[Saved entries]
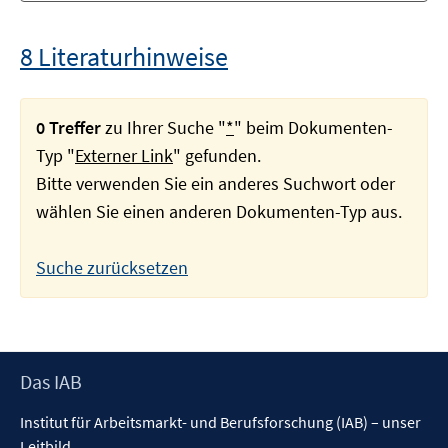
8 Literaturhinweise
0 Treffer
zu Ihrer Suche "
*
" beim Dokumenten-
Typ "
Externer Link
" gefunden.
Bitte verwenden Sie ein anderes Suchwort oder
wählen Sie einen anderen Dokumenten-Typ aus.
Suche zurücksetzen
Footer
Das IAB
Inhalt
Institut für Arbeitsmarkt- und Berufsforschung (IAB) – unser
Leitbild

--

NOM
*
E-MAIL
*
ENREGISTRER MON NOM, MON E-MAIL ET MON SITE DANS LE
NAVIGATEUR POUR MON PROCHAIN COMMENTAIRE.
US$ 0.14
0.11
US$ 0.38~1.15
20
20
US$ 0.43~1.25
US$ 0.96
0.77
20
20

# [Requirement]
Single out each line of the records above with the string "Dokumenten" in it, and copy it.

# [Exercise output]
" beim Dokumenten-
wählen Sie einen anderen Dokumenten-Typ aus.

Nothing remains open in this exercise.